Playing such a close role in the creation of the art thrills him, because it gives him more than just a first-row seat to the performance; instead, he gets to interact with the artists, often forming lasting relationships with them. "My children and grandchildren have grown up eating dinner with great artists at the table," he says. "You have this incredible, rich life experience by knowing these people."

Richard Serra, who worked on a series of sculptures Snake Eyes and Boxcars between 1990 and 1993, recently invited Josh to his opening in Bilbao. Oliver had to ask Serra, "Can I go, too?" (Serra had thought Oliver would be too busy.) "You can't buy that as a collector," Oliver says, drawing the distinction between simply collecting art that's already been finished and commissioning pieces that haven't yet been started.

By commissioning artwork, he and Nancy are often the first people privy to seeing an artist enter a new period in his or her work. Thus, Oliver has a multitiered relationship with the artists he patronizes. They are part family, part collaborators and part idols. "Artists are the greatest minds in the world," he proclaims. From changing his political sway to making him reconsider seemingly insignificant habits, artists have shaped Oliver just as much as he's helped them give concrete form to their ideas.

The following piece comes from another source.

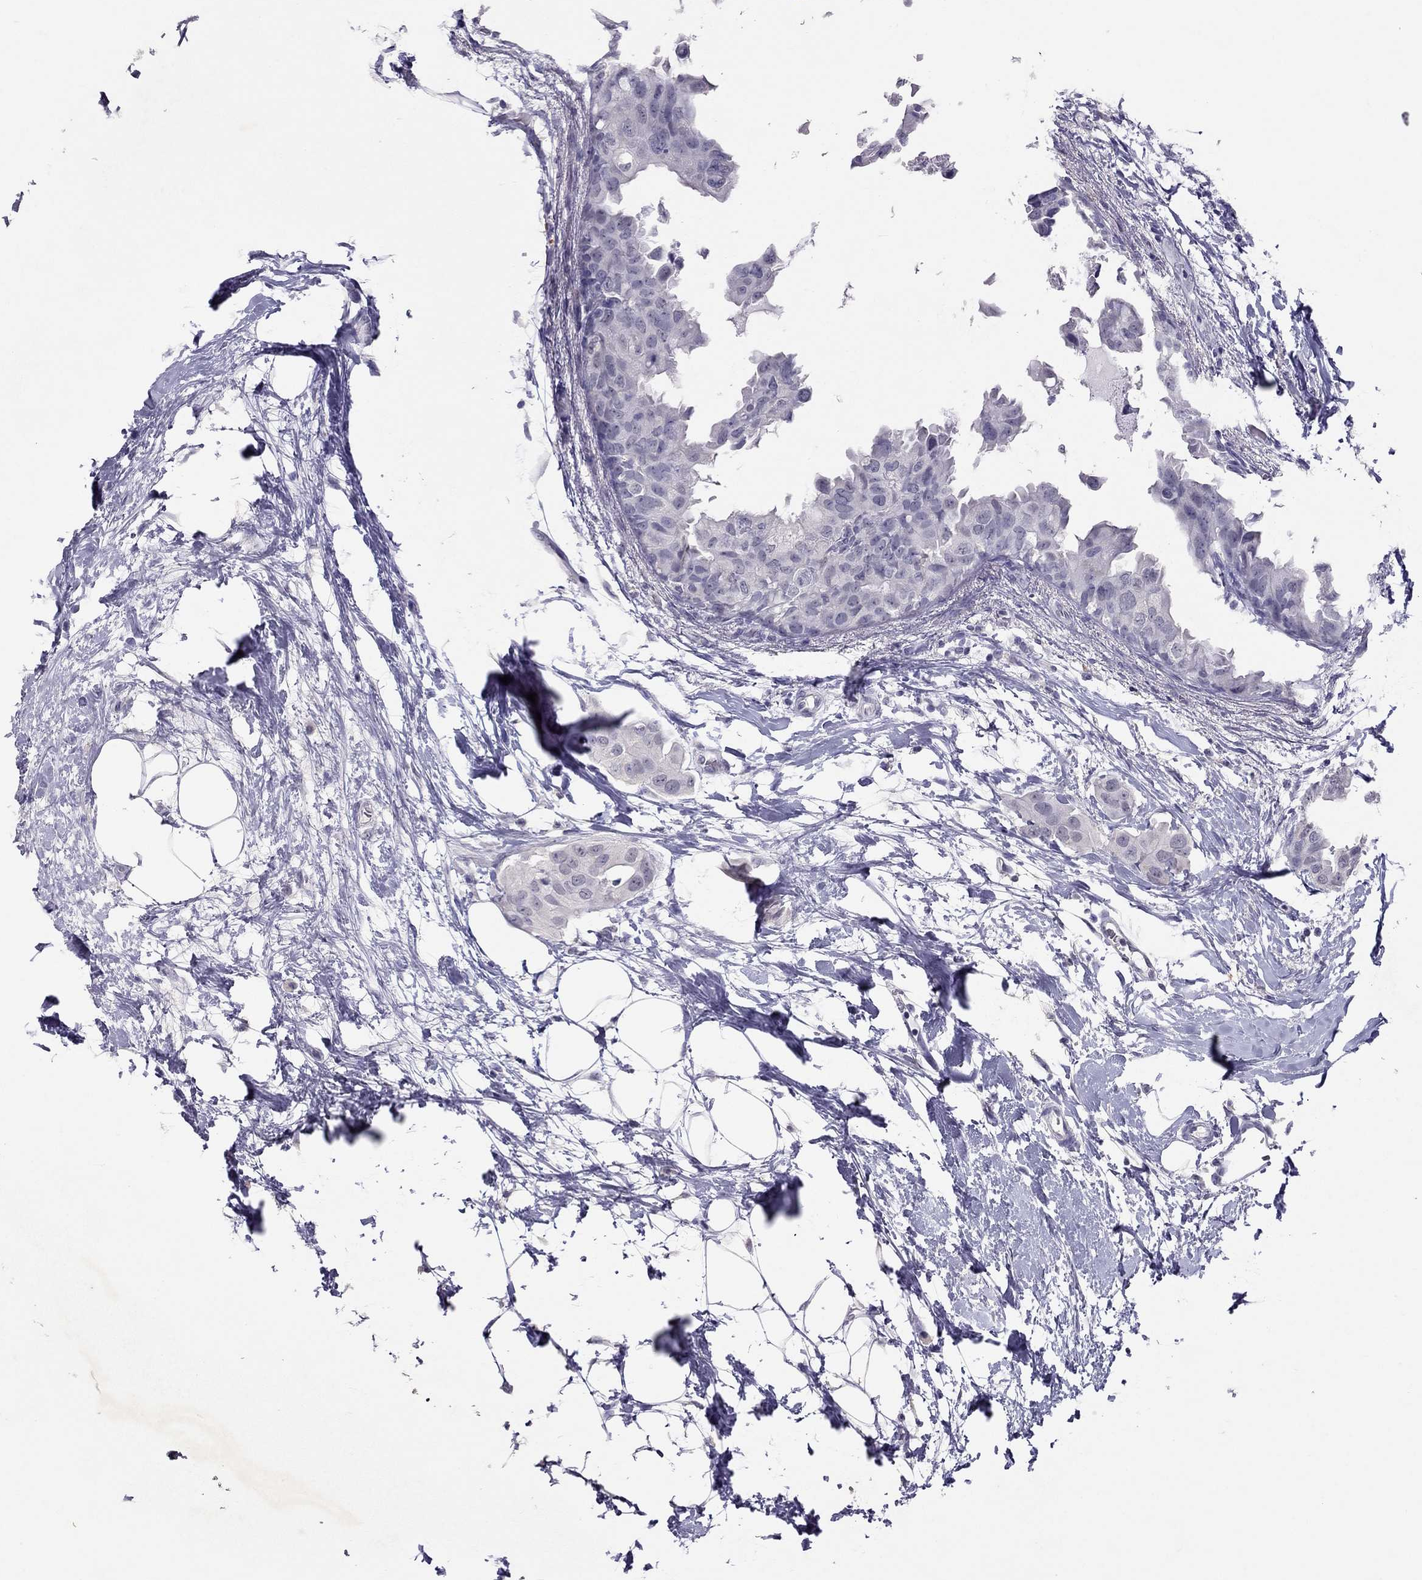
{"staining": {"intensity": "negative", "quantity": "none", "location": "none"}, "tissue": "breast cancer", "cell_type": "Tumor cells", "image_type": "cancer", "snomed": [{"axis": "morphology", "description": "Normal tissue, NOS"}, {"axis": "morphology", "description": "Duct carcinoma"}, {"axis": "topography", "description": "Breast"}], "caption": "High power microscopy image of an immunohistochemistry image of breast cancer, revealing no significant positivity in tumor cells.", "gene": "PSMB11", "patient": {"sex": "female", "age": 40}}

Modestly, he says, "I'm a glorified studio assistant."

Brushing aside recognition for his own creative talents, Oliver begins the long walk back down the tower's steps. He explains, "I'm a facilitator. I'm creative in solving the problem, but I'm not creative as in making the problem."

Making the problem is what Steven Oliver lets artists do best.


Steven Oliver is honored at the Achievement in the Arts Awards on Friday, Sept. 15. A dance performance, conversation with 'San Francisco Chronicle' art critic Kenneth Baker, dinner and wine complete the evening. Hyatt Vineyard Creek Hotel, 170 Railroad St., Santa Rosa. $150. 707.579.ARTS.